代号为“亘白(Bianco)”的同志近来负责处置的是自称“共和之心”的第10区学生地下抵抗运动组织——用“处置”来形容似乎过于残忍无情了一些,毕竟从目的上来说,他们应当是不折不扣的同志。然而他们太年轻,冲动、躁进,天真地冀望于制造一些轰动的社会事件,便可以迫使庞大的帝国将视线转向他们,迫使它看见和思考他们的诉求,容许他们拥有他们本来应当享有的权利——自治。柯西莫一直在试图联系这个组织的首脑,或者至少是能在内部说得上话的人,可这些年轻人似乎欠缺一个明确的组织形式,多半只是看过私下传阅的地下刊物之后便热血上脑,将那颗火热的忠诚的心捏成粗糙的土制炸药,打算绽放在哪片帝国知名的地标上。从四月至今,短短三个月的时间里他们已经劝阻——必要的时候,也会动用稍微强硬一些的手段——劝阻了好几起这样的行动。几乎每一起背后都有帝国情报处,或者更精准些,都有艾娥尼·玛瑟森的人伸长鼻子守在那里。令人很难不怀疑“回音室”明火执仗的意图:很显然他们试图以这些有勇无谋的学生为饵,钓出些更大的鱼来。
不算最好,但至少没那么令人绝望的消息:学生们倒也不至于一意孤行到完全不带脑子的程度。在吃了几堑之后,不知是自己琢磨出了味儿不对,还是柯西莫的信件终于被传递到了正确的人手里,这些前赴后继的小恐怖分子们行动频率显著地降了下来,总算是能让焦头烂额几个月的复国阵线停下来喘口气。
“我休息。叫柯西莫自己去擦这个屁股。”
在几行简明扼要的任务进展与情报汇编下方,一行蓝墨水的手写字留在页边上,力透纸背,旁边附着熟悉的花押。字里行间那股愤懑的抱怨劲儿叫安娜没忍住“噗嗤”一下笑出了声。她的脑子里几乎可以浮现出“亘白”——拉法耶莱·莫雷蒂——充满讥讽地挑起眉尾的样子。真是辛苦他了,可这件事除了他其他人确实也做不到那样妥帖。
安娜仍然笑着,对着那张薄纸翕动嘴唇,无声地道一句旧翡泠翠语的“谢谢”,也不知是说给谁听。随后她擦燃打火机,点着这张薄纸。火焰快速地吞没上面手写和机打的墨迹,在她桌角的白瓷咖啡碟里化作一小撮无法辨识的黑灰。安娜推动轮椅来到窗边,拉起百叶窗,将碟中的纸灰小心地倒进窗台上的花盆。花盆里的丁香生得郁郁葱葱,这时节花期已经过去,不过繁茂的枝叶足以覆盖埋进土壤里的少量纸灰,一点痕迹也不会留下。
她留在窗子旁边待了一会儿,享受一下新鲜的空气。

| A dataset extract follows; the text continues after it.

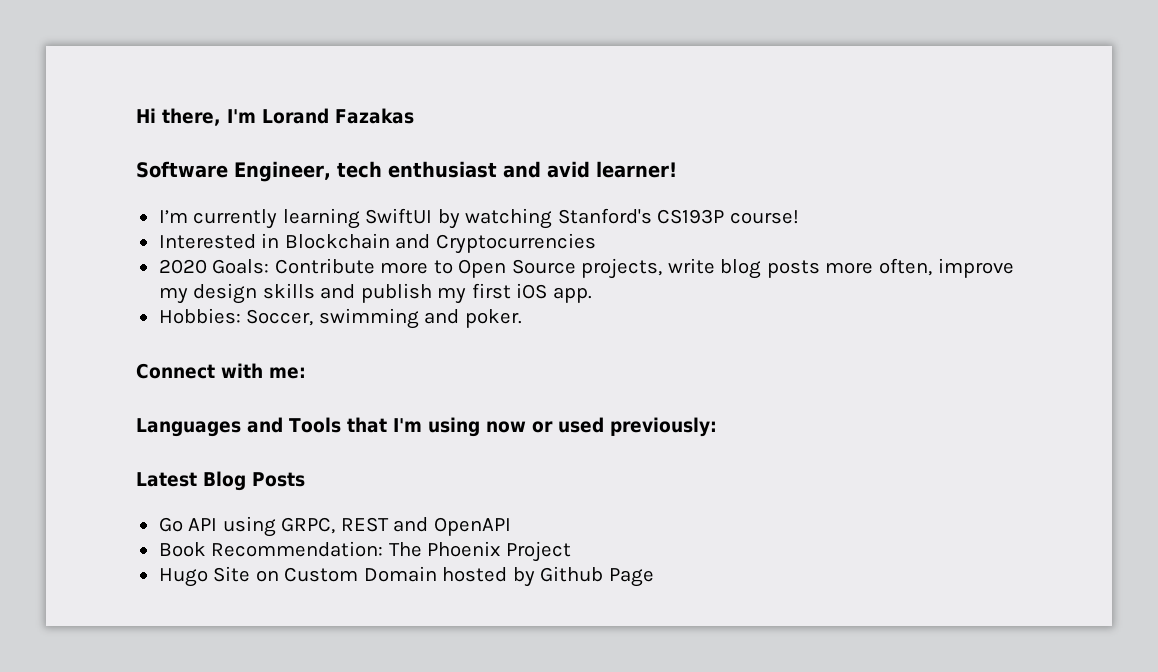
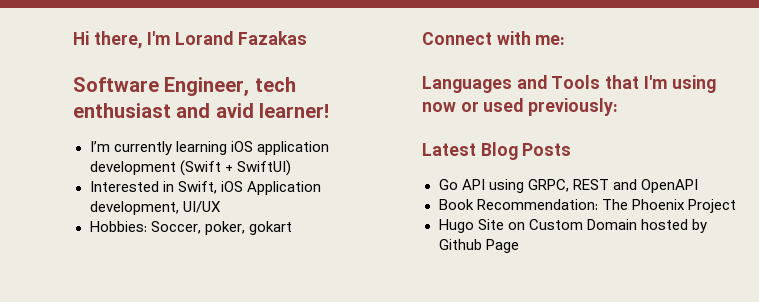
[365,208,799,229] [158,233,596,254] [158,258,1014,279] [158,283,592,304] SwiftUI by watching Stanford's CS193P course! // Interested in Blockchain and Cryptocurrencies // 2020 Goals: Contribute more to Open Source projects, write blog posts more often, improve my design skills and publish my first iOS app. -> [230,141,329,155] [89,160,291,176] [89,181,321,195] [89,201,221,215] iOS application development (Swift + SwiftUI) // Interested in Swift, iOS Application development, UI/UX
[318,308,522,329] swimming and poker. -> [204,221,292,235] poker, gokart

后勤处办公楼的背面连着个精巧的私人花园,围墙很高,有卫兵站岗,但几株树龄超过三十年的老樟树丝毫不管这些人为制造的阻碍,一昧欣欣向荣地伸展开浓密的枝叶,有几簇甚至将将要探到她窗户底下。香樟的气味若有若无地随着枝叶的摇摆送进窗口,而恰在此时,一只小巧的纸飞机趁着微风不知打哪儿飘来,钻过窗棂,一头栽在安娜的腿上。
安娜拾起纸飞机,轻轻拉开它的翅膀。白纸中间只写着一个名字。
威廉·卡斯帕·冯·海因斯贝格。
持有这个姓名的人新近刚被调遣到第9区的某军团担任异能部作战指挥。冯·海因斯贝格这个姓氏在帝国属于如雷贯耳的老牌贵族,就连皇帝也要敬他们三分。这位公子哥儿甚至并没有加入金羊毛计划,仅以常备军官的身份来领导这些异能士兵们,显而易见地只是打算用一两年的“前线资历”来给自己快速地镀一层金,好为后续回到首都的青云直上铺条坦途。

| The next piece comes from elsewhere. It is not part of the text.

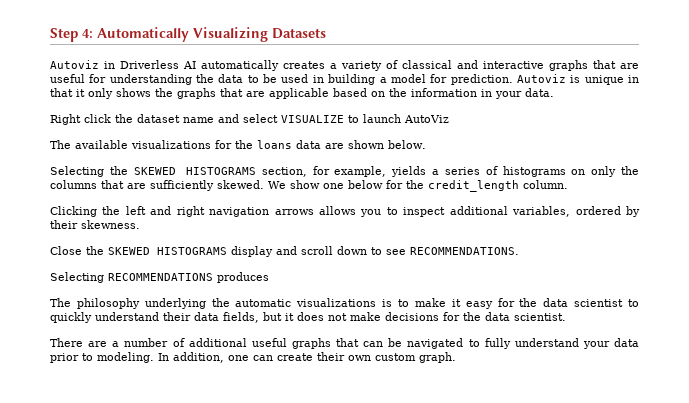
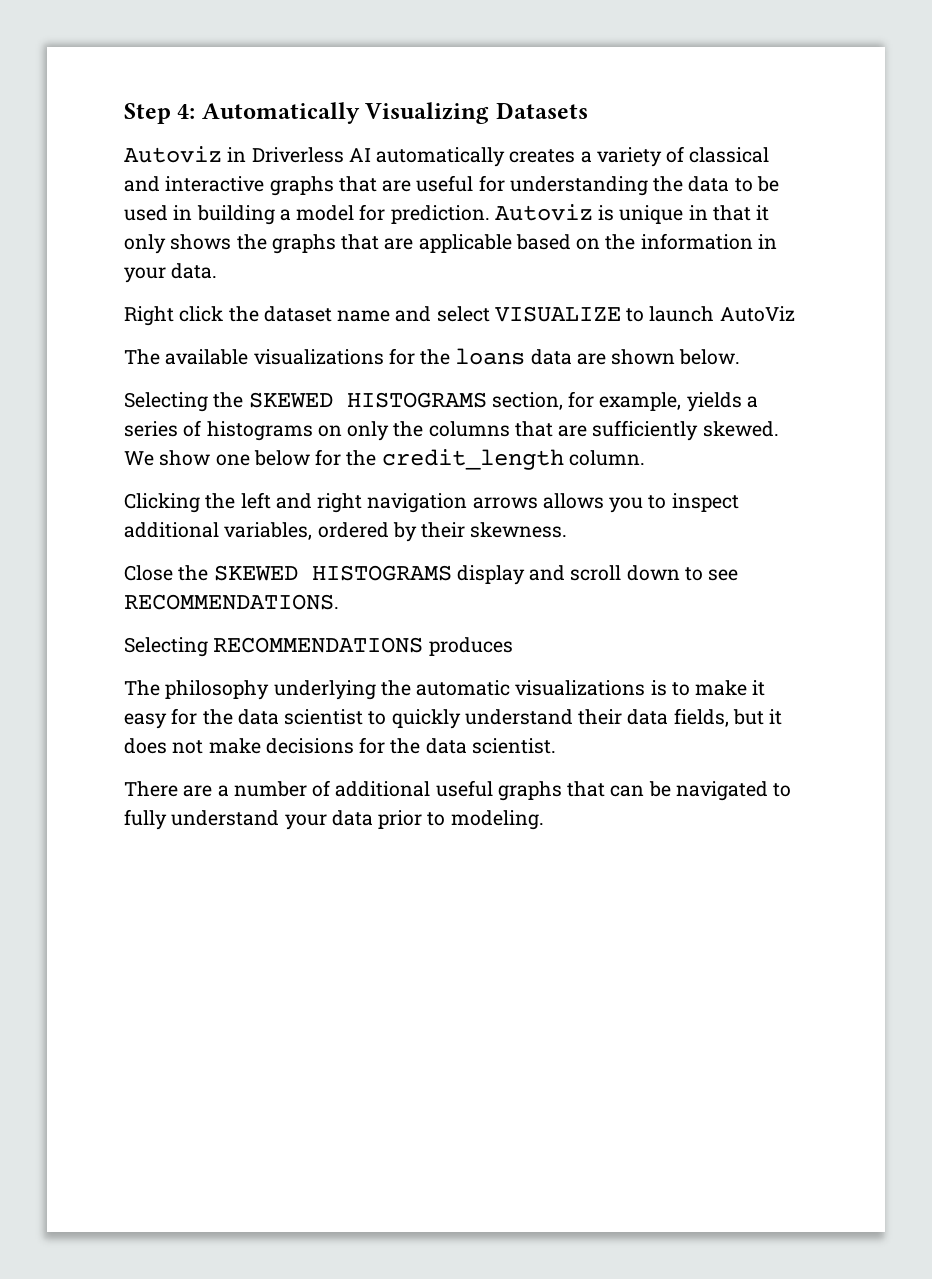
[158,352,456,363] In addition, one can create their own custom graph. -> (544, 820) none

……所以那些瓦兰吉斯尔人为什么非要赶在这个时候动手?他们应当清楚他在这个位子上本就待不久。
这个念头只是短暂地掠过安娜的脑海。自从两年前“柯西莫”选择在那场针对瓦兰吉斯尔人的大清洗中伸出援手之后,翡泠翠复国阵线与瓦兰吉斯尔的反抗组织之间便结成了一道隐秘的联盟。敌人的敌人就是朋友,他们会出手为对方解决彼此不太方便亲自处理掉的障碍。没有必要了解更多的细节,这对他们双方来说都更好。
她让百叶窗敞开着,放进初夏温暖的空气,然后转动轮椅回到自己的办公桌背后,把那张写着名字的白纸搁在咖啡碟上,拧开尚有余温的摩卡壶,将壶里的残水浇上去。温水浸润纸面,那行墨迹迅速被晕染成了难以辨识的模样。

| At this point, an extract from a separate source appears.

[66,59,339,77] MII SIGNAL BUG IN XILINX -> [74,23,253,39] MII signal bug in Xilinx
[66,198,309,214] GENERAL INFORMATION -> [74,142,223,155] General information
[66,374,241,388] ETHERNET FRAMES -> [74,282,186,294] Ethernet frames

安娜把打字机移动到自己面前,在纸夹上别上一张崭新的白纸。她没有马上开始打字,只是把交握的双手轻轻搁在桌面上。她正在思考。
瓦兰吉斯尔的要求是失能,至少在一段时间内是这样,但尽量不能伤及性命。可以理解。冯·海因斯贝格这个名字会使得他的任何非自然死亡显得像是对这个古老家族的当面挑衅,从而引起这支在帝国中枢盘根错节、如同参天大树般的政治力量投来注意……太冒险了。得想个办法让他安静地、悄无声息地退出政治舞台,最好是能将责任归咎到他自己的身上。不光彩的原因会让他们比起彻查,更在意发酵的舆论对于家族名声的影响。而且这一切应当发生在众目睽睽之下,以便任何人都无法遮掩这件事实。
下周即将举行的军部迎新舞会就是个很好的机会。
她沉吟着,在信笺的抬头处打下“致”的引语,然后在空格后面停了下来。想了一会儿之后,她移动拨杆,让打字头向右移出约略三个指节的空隙,紧接着打下一个单词:斯卡皮诺(Scapino)。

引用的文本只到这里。